> **Supplied entries**:

******************************

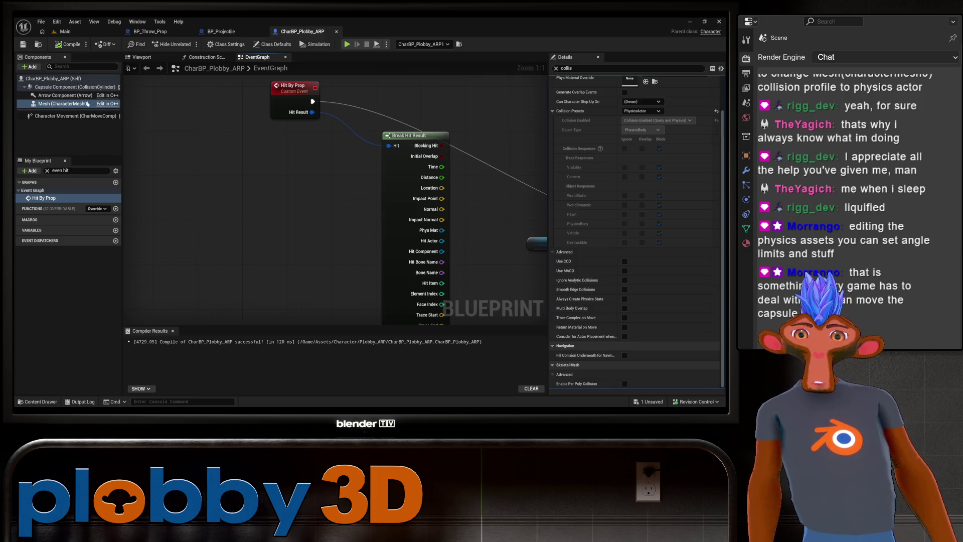
mouse_move(502, 236)
mouse_down()
mouse_move(238, 219)
mouse_move(420, 222)
mouse_up()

******************************

> **To do**: Everything in the data above gets copied exactly. Only the pictures are skipped.

> **Response area**:
mouse_move(502, 236)
mouse_down()
mouse_move(238, 219)
mouse_move(420, 222)
mouse_up()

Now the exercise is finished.